> Task to carry out
With the images omitted, return all of the entries exactly as they stand.

> Extracted entries
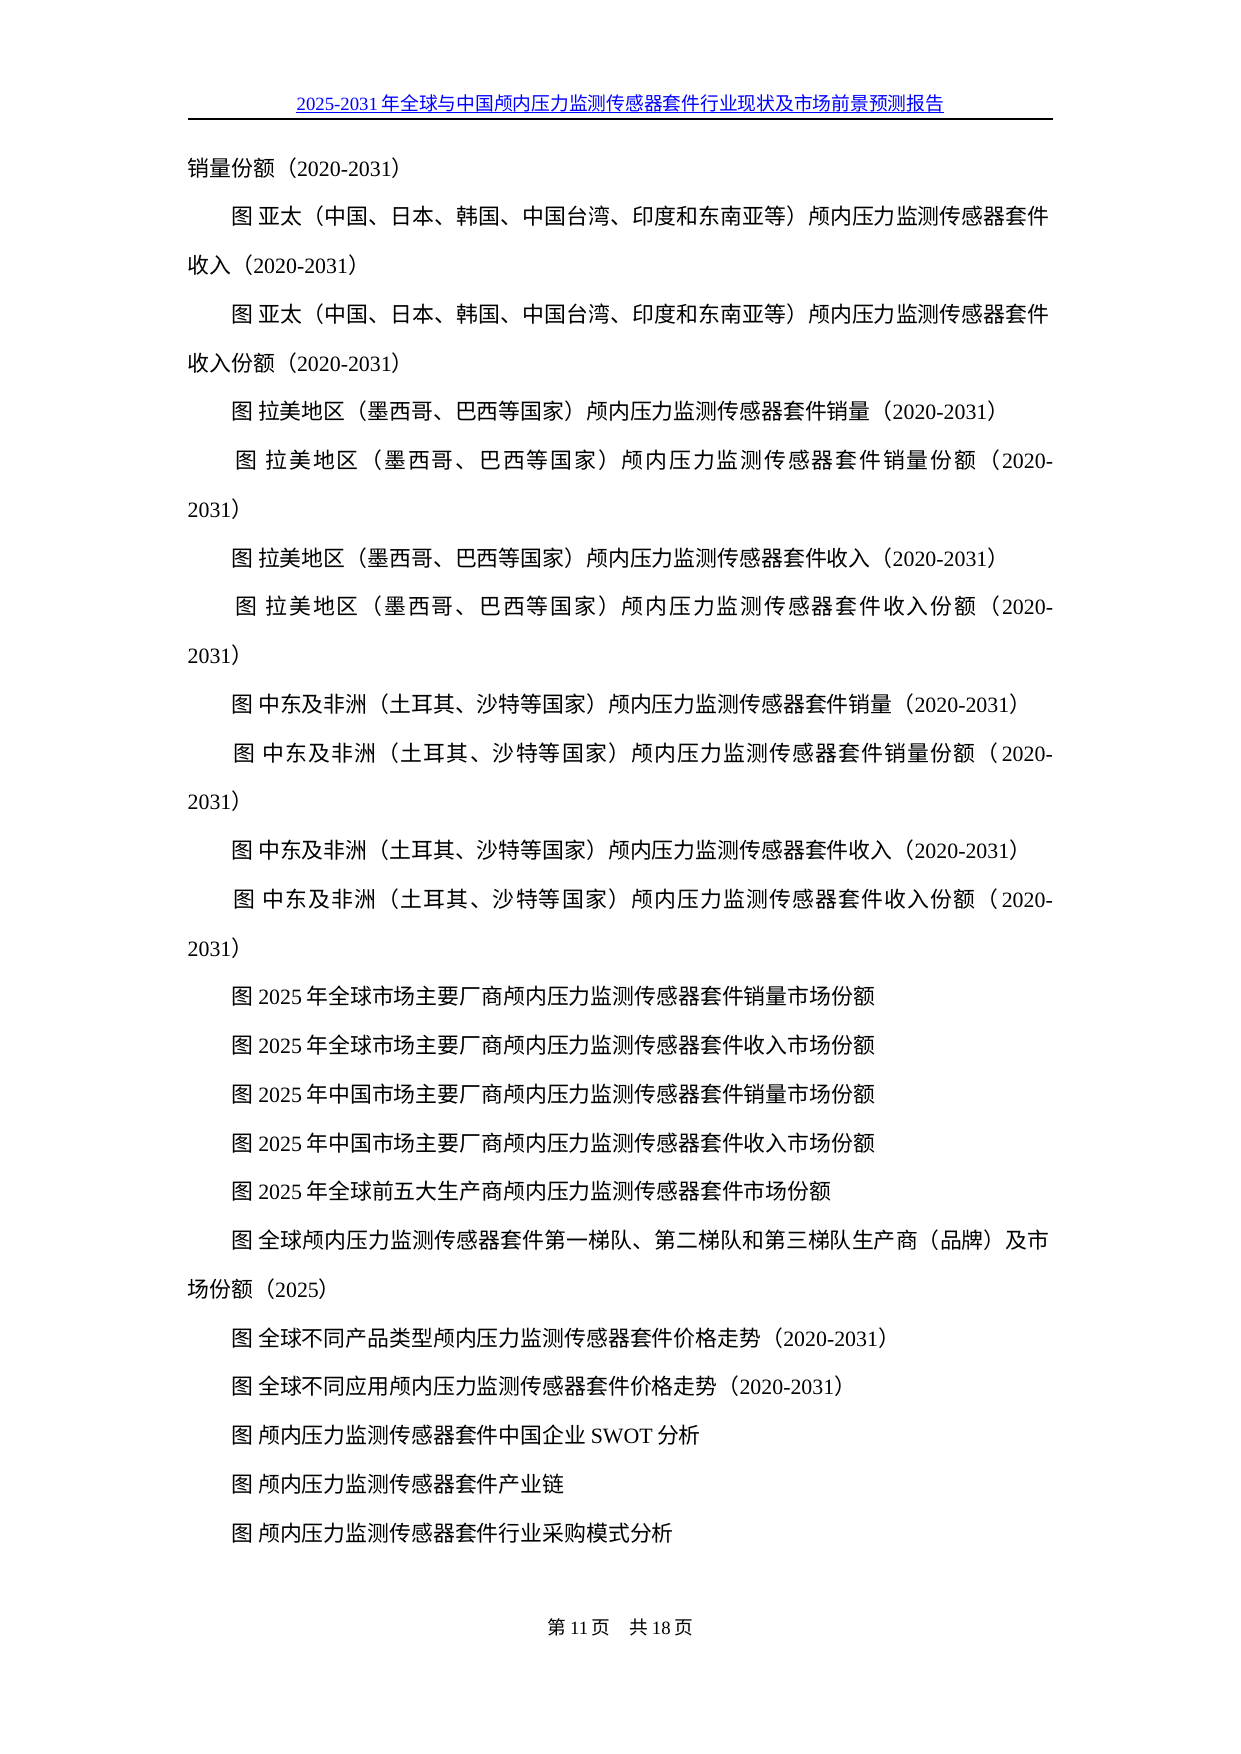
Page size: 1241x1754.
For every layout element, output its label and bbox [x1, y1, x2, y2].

text [187, 150, 1053, 1548]
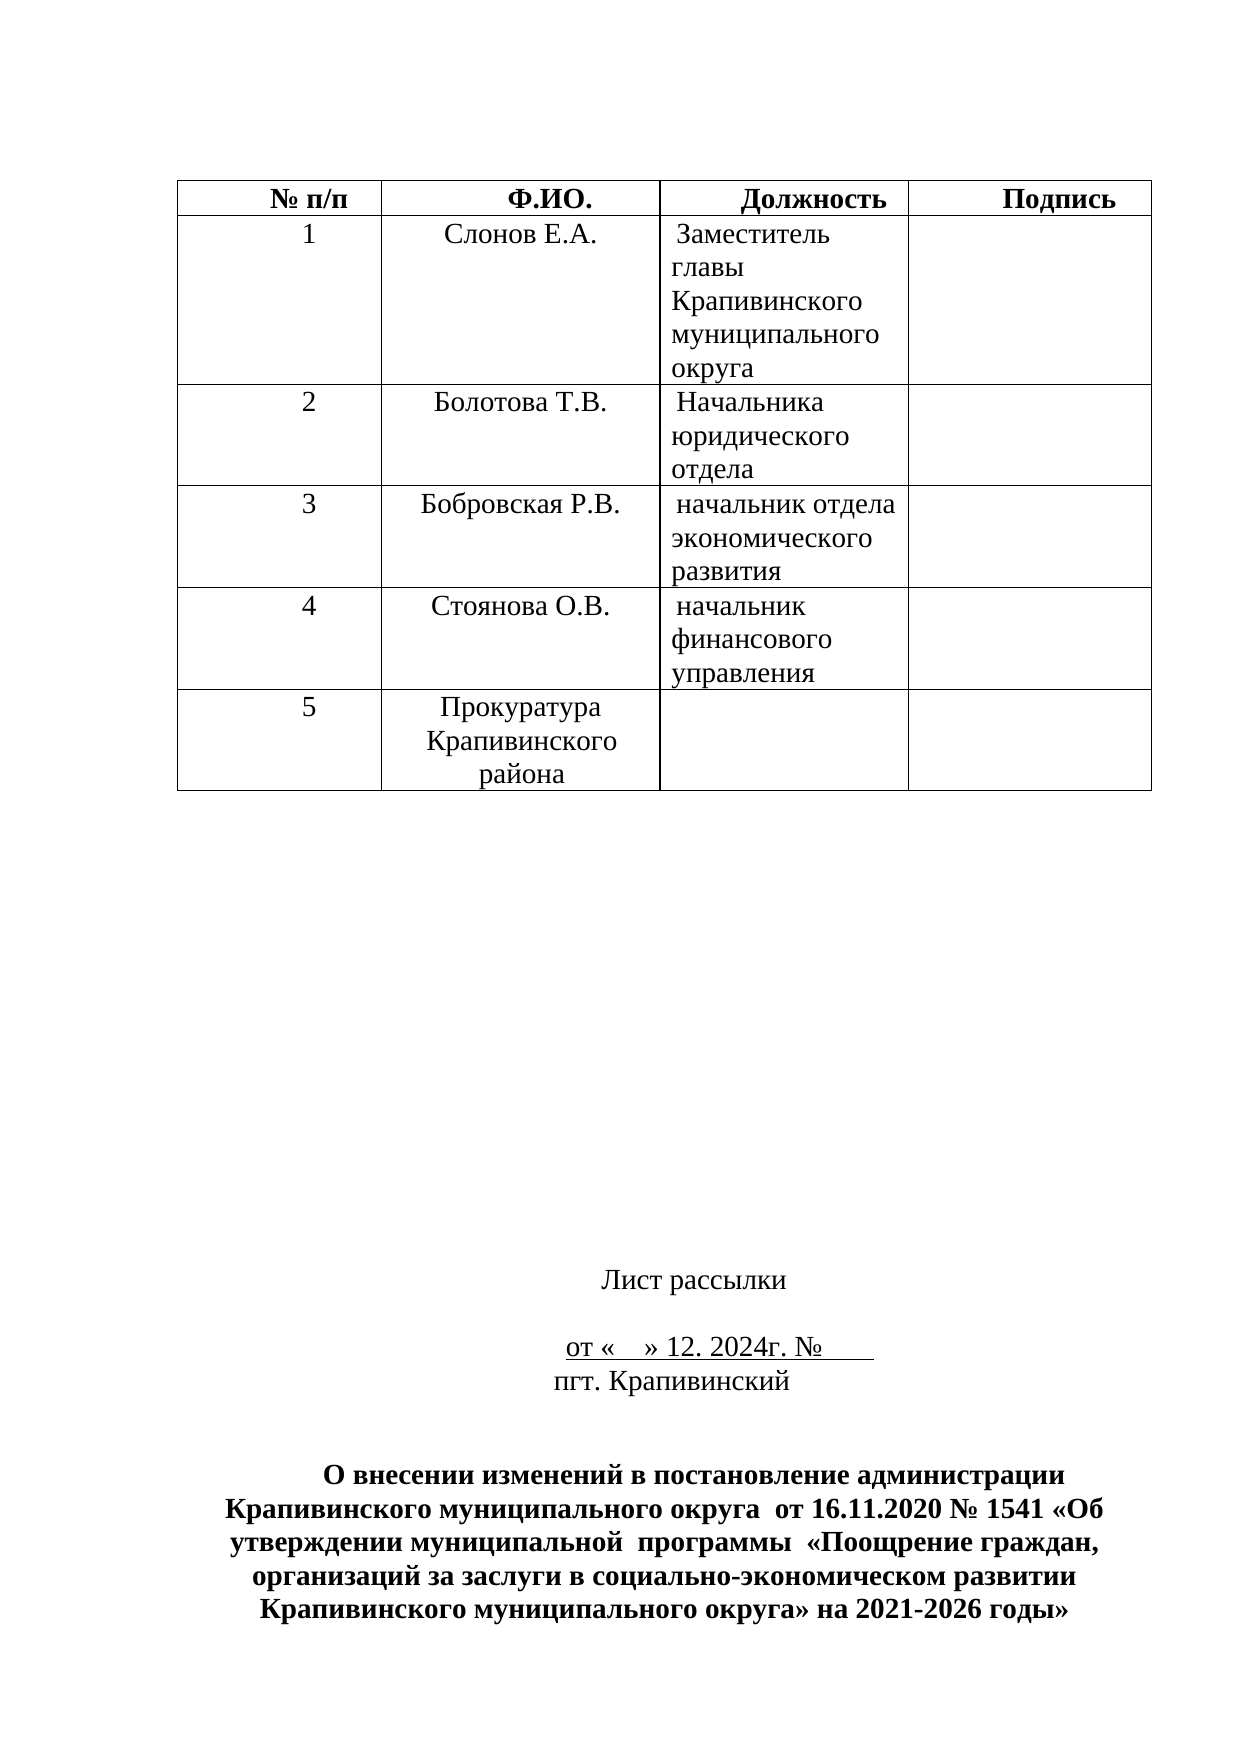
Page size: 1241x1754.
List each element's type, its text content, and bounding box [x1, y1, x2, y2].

table_cell Бобровская Р.В. [382, 486, 659, 587]
table_cell [909, 690, 1151, 790]
table_cell Заместитель главы Крапивинского муниципального округа [661, 216, 908, 383]
table_cell Стоянова О.В. [382, 588, 659, 688]
table_cell Болотова Т.В. [382, 385, 659, 485]
text О внесении изменений в постановление администрации Крапивинского муниципального округа от 16.11.2020 № 1541 «Об утверждении муниципальной программы «Поощрение граждан, организаций за заслуги в социально-экономическом развитии Крапивинского муниципального округа» на 2021-2026 годы» [177, 1457, 1152, 1625]
text от « » 12. 2024г. № [177, 1329, 1152, 1363]
table_cell [909, 486, 1151, 587]
table_cell начальник финансового управления [661, 588, 908, 688]
table_cell 1 [178, 216, 381, 383]
table_header Подпись [909, 181, 1151, 215]
text пгт. Крапивинский [177, 1363, 1152, 1397]
table_cell 5 [178, 690, 381, 790]
text Лист рассылки [177, 1262, 1152, 1296]
table_cell 3 [178, 486, 381, 587]
table_header Должность [661, 181, 908, 215]
table_header № п/п [178, 181, 381, 215]
table_cell 2 [178, 385, 381, 485]
table_cell [661, 690, 908, 790]
table_cell Слонов Е.А. [382, 216, 659, 383]
table_cell начальник отдела экономического развития [661, 486, 908, 587]
table_cell [909, 216, 1151, 383]
table_cell [909, 588, 1151, 688]
table_cell Прокуратура Крапивинского района [382, 690, 659, 790]
table_header Ф.ИО. [382, 181, 659, 215]
table_cell [909, 385, 1151, 485]
table_cell Начальника юридического отдела [661, 385, 908, 485]
table_cell 4 [178, 588, 381, 688]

> Output of the exercise
Page size: 1241x1754.
For every layout element, output its label and bbox [x1, y1, x2, y2].

text [187, 150, 1053, 1548]
Page size: 1241x1754.
List each element's type, its text content, and bounding box [x1, y1, x2, y2].

table_cell Бобровская Р.В. [382, 486, 659, 587]
table_cell [909, 690, 1151, 790]
table_cell Заместитель главы Крапивинского муниципального округа [661, 216, 908, 383]
table_cell Стоянова О.В. [382, 588, 659, 688]
table_cell Болотова Т.В. [382, 385, 659, 485]
text О внесении изменений в постановление администрации Крапивинского муниципального округа от 16.11.2020 № 1541 «Об утверждении муниципальной программы «Поощрение граждан, организаций за заслуги в социально-экономическом развитии Крапивинского муниципального округа» на 2021-2026 годы» [177, 1457, 1152, 1625]
text от « » 12. 2024г. № [177, 1329, 1152, 1363]
table_cell [909, 486, 1151, 587]
table_cell начальник финансового управления [661, 588, 908, 688]
table_cell 1 [178, 216, 381, 383]
table_header Подпись [909, 181, 1151, 215]
text пгт. Крапивинский [177, 1363, 1152, 1397]
table_cell 5 [178, 690, 381, 790]
text Лист рассылки [177, 1262, 1152, 1296]
table_cell 3 [178, 486, 381, 587]
table_header Должность [661, 181, 908, 215]
table_header № п/п [178, 181, 381, 215]
table_cell 2 [178, 385, 381, 485]
table_cell [661, 690, 908, 790]
table_cell Слонов Е.А. [382, 216, 659, 383]
table_cell начальник отдела экономического развития [661, 486, 908, 587]
table_cell [909, 216, 1151, 383]
table_cell [909, 588, 1151, 688]
table_cell Прокуратура Крапивинского района [382, 690, 659, 790]
table_header Ф.ИО. [382, 181, 659, 215]
table_cell [909, 385, 1151, 485]
table_cell Начальника юридического отдела [661, 385, 908, 485]
table_cell 4 [178, 588, 381, 688]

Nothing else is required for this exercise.